Records from a dataset:
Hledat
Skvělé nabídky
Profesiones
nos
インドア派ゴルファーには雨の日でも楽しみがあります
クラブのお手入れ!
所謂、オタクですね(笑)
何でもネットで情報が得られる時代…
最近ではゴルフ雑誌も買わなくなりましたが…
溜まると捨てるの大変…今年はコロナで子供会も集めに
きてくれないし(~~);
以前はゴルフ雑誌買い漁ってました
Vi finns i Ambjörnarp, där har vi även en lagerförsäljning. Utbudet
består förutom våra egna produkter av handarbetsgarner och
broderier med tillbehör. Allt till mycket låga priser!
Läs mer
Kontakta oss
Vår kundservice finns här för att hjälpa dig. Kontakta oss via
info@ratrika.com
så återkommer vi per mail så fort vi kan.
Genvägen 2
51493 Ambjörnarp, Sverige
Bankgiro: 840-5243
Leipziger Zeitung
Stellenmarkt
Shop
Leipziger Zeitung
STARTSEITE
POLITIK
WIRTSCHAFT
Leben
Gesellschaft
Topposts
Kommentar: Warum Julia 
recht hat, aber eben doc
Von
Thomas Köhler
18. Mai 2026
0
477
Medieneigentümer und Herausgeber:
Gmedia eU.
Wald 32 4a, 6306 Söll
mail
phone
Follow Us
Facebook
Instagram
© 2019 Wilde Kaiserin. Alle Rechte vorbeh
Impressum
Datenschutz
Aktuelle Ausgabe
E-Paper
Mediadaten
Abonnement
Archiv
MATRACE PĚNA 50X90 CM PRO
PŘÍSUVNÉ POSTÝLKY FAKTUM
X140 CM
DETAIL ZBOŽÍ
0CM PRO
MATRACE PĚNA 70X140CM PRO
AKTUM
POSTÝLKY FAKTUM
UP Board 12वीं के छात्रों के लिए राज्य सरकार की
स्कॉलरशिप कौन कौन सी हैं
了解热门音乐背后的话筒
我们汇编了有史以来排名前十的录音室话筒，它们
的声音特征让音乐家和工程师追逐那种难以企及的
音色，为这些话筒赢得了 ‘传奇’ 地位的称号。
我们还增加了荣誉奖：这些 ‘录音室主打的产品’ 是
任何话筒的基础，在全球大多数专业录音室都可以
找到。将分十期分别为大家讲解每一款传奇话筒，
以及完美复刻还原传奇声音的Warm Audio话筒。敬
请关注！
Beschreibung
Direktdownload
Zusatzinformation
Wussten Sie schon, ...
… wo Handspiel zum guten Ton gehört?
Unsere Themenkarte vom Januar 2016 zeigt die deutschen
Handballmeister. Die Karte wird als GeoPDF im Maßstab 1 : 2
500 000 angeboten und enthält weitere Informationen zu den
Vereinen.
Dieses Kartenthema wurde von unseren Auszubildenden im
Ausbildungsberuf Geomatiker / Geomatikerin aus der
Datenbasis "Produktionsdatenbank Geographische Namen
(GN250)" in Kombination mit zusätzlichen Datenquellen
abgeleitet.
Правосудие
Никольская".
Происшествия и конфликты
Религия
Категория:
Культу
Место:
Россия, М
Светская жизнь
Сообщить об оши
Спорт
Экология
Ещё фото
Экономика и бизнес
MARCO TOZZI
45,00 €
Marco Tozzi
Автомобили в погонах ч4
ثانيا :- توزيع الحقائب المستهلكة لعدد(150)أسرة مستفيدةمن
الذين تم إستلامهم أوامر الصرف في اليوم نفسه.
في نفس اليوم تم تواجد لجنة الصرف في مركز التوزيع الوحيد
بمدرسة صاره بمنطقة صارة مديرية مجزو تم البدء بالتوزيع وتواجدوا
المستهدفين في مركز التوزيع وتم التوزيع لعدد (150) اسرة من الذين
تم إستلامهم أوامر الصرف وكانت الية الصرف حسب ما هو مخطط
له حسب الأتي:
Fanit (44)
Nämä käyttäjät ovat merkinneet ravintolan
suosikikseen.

* **Assigned task**
Put each line of the data above into a Markdown table with the columns Row and Text. Number the rows and leave out any blank lines.

* **Exercise response**
| Row | Text |
|---|---|
| 1 | Hledat |
| 2 | Skvělé nabídky |
| 3 | Profesiones |
| 4 | nos |
| 5 | インドア派ゴルファーには雨の日でも楽しみがあります |
| 6 | クラブのお手入れ! |
| 7 | 所謂、オタクですね(笑) |
| 8 | 何でもネットで情報が得られる時代… |
| 9 | 最近ではゴルフ雑誌も買わなくなりましたが… |
| 10 | 溜まると捨てるの大変…今年はコロナで子供会も集めに |
| 11 | きてくれないし(~~); |
| 12 | 以前はゴルフ雑誌買い漁ってました |
| 13 | Vi finns i Ambjörnarp, där har vi även en lagerförsäljning. Utbudet |
| 14 | består förutom våra egna produkter av handarbetsgarner och |
| 15 | broderier med tillbehör. Allt till mycket låga priser! |
| 16 | Läs mer |
| 17 | Kontakta oss |
| 18 | Vår kundservice finns här för att hjälpa dig. Kontakta oss via |
| 19 | info@ratrika.com |
| 20 | så återkommer vi per mail så fort vi kan. |
| 21 | Genvägen 2 |
| 22 | 51493 Ambjörnarp, Sverige |
| 23 | Bankgiro: 840-5243 |
| 24 | Leipziger Zeitung |
| 25 | Stellenmarkt |
| 26 | Shop |
| 27 | Leipziger Zeitung |
| 28 | STARTSEITE |
| 29 | POLITIK |
| 30 | WIRTSCHAFT |
| 31 | Leben |
| 32 | Gesellschaft |
| 33 | Topposts |
| 34 | Kommentar: Warum Julia  |
| 35 | recht hat, aber eben doc |
| 36 | Von |
| 37 | Thomas Köhler |
| 38 | 18. Mai 2026 |
| 39 | 0 |
| 40 | 477 |
| 41 | Medieneigentümer und Herausgeber: |
| 42 | Gmedia eU. |
| 43 | Wald 32 4a, 6306 Söll |
| 44 | mail |
| 45 | phone |
| 46 | Follow Us |
| 47 | Facebook |
| 48 | Instagram |
| 49 | © 2019 Wilde Kaiserin. Alle Rechte vorbeh |
| 50 | Impressum |
| 51 | Datenschutz |
| 52 | Aktuelle Ausgabe |
| 53 | E-Paper |
| 54 | Mediadaten |
| 55 | Abonnement |
| 56 | Archiv |
| 57 | MATRACE PĚNA 50X90 CM PRO |
| 58 | PŘÍSUVNÉ POSTÝLKY FAKTUM |
| 59 | X140 CM |
| 60 | DETAIL ZBOŽÍ |
| 61 | 0CM PRO |
| 62 | MATRACE PĚNA 70X140CM PRO |
| 63 | AKTUM |
| 64 | POSTÝLKY FAKTUM |
| 65 | UP Board 12वीं के छात्रों के लिए राज्य सरकार की |
| 66 | स्कॉलरशिप कौन कौन सी हैं |
| 67 | 了解热门音乐背后的话筒 |
| 68 | 我们汇编了有史以来排名前十的录音室话筒，它们 |
| 69 | 的声音特征让音乐家和工程师追逐那种难以企及的 |
| 70 | 音色，为这些话筒赢得了 ‘传奇’ 地位的称号。 |
| 71 | 我们还增加了荣誉奖：这些 ‘录音室主打的产品’ 是 |
| 72 | 任何话筒的基础，在全球大多数专业录音室都可以 |
| 73 | 找到。将分十期分别为大家讲解每一款传奇话筒， |
| 74 | 以及完美复刻还原传奇声音的Warm Audio话筒。敬 |
| 75 | 请关注！ |
| 76 | Beschreibung |
| 77 | Direktdownload |
| 78 | Zusatzinformation |
| 79 | Wussten Sie schon, ... |
| 80 | … wo Handspiel zum guten Ton gehört? |
| 81 | Unsere Themenkarte vom Januar 2016 zeigt die deutschen |
| 82 | Handballmeister. Die Karte wird als GeoPDF im Maßstab 1 : 2 |
| 83 | 500 000 angeboten und enthält weitere Informationen zu den |
| 84 | Vereinen. |
| 85 | Dieses Kartenthema wurde von unseren Auszubildenden im |
| 86 | Ausbildungsberuf Geomatiker / Geomatikerin aus der |
| 87 | Datenbasis "Produktionsdatenbank Geographische Namen |
| 88 | (GN250)" in Kombination mit zusätzlichen Datenquellen |
| 89 | abgeleitet. |
| 90 | Правосудие |
| 91 | Никольская". |
| 92 | Происшествия и конфликты |
| 93 | Религия |
| 94 | Категория: |
| 95 | Культу |
| 96 | Место: |
| 97 | Россия, М |
| 98 | Светская жизнь |
| 99 | Сообщить об оши |
| 100 | Спорт |
| 101 | Экология |
| 102 | Ещё фото |
| 103 | Экономика и бизнес |
| 104 | MARCO TOZZI |
| 105 | 45,00 € |
| 106 | Marco Tozzi |
| 107 | Автомобили в погонах ч4 |
| 108 | ثانيا :- توزيع الحقائب المستهلكة لعدد(150)أسرة مستفيدةمن |
| 109 | الذين تم إستلامهم أوامر الصرف في اليوم نفسه. |
| 110 | في نفس اليوم تم تواجد لجنة الصرف في مركز التوزيع الوحيد |
| 111 | بمدرسة صاره بمنطقة صارة مديرية مجزو تم البدء بالتوزيع وتواجدوا |
| 112 | المستهدفين في مركز التوزيع وتم التوزيع لعدد (150) اسرة من الذين |
| 113 | تم إستلامهم أوامر الصرف وكانت الية الصرف حسب ما هو مخطط |
| 114 | له حسب الأتي: |
| 115 | Fanit (44) |
| 116 | Nämä käyttäjät ovat merkinneet ravintolan |
| 117 | suosikikseen. |